Introduction
Why Calculus 2?
Calculus 2 takes the foundations of Calculus 1 and extends them in three major directions: more powerful integration techniques, the theory of infinite series, and new coordinate systems for curves that can't be described with simple y = f(x) equations.
- Integration Applications -- Arc length, surface area, work done by variable forces, and improper integrals that span infinite intervals
- Sequences and Series -- Rigorous theory of convergence: geometric series, p-series, alternating series, and the ratio test
- Taylor Series -- Approximate any smooth function as a polynomial, with quantified error bounds — the computational backbone of numerical computing
- Parametric and Polar -- Curves defined by parameter or angle: circles, spirals, rose curves, and their arc lengths and areas
The Computational Angle
This course implements every concept in C using numerical algorithms — no symbolic algebra.

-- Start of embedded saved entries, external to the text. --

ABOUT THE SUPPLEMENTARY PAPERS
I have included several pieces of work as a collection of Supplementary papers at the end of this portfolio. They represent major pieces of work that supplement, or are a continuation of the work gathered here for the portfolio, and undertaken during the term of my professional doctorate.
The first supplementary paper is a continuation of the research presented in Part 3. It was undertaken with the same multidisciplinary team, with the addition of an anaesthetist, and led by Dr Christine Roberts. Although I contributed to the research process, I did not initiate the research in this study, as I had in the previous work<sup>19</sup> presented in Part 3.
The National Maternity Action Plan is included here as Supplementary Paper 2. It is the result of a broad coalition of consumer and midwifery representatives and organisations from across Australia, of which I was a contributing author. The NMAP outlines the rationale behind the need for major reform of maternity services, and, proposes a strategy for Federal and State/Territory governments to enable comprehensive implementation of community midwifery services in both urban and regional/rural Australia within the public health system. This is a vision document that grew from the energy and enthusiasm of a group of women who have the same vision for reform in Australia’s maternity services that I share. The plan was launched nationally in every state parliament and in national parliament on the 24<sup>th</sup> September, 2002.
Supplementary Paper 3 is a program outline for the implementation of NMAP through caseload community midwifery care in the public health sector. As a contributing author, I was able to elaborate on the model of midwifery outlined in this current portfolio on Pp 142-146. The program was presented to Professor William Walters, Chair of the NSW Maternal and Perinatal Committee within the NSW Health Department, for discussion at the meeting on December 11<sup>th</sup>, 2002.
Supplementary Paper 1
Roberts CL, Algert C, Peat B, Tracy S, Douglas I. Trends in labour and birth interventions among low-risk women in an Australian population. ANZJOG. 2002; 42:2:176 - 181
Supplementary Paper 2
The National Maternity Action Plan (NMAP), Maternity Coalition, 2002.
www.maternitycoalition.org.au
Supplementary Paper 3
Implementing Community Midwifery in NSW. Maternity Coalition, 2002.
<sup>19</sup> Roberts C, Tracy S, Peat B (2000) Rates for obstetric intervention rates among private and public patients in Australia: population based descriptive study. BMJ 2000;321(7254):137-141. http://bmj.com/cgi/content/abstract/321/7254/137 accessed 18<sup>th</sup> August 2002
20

You will:
- Compute arc lengths and surface areas with numerical integration + numerical derivatives
- Approximate improper integrals by integrating to large finite bounds
- Implement partial sums to observe series convergence empirically
- Build a Taylor polynomial engine using recursive central differences
- Compute curvature using the second-derivative formula
Each function you write is a small numerical experiment. When your output matches the analytic formula, you know both the theory and the implementation are correct.
Prerequisites
Calculus 1 (limits, derivatives, integrals) and basic C programming (pointers, loops, structs). The Calculus 1 in C course on this platform is ideal preparation.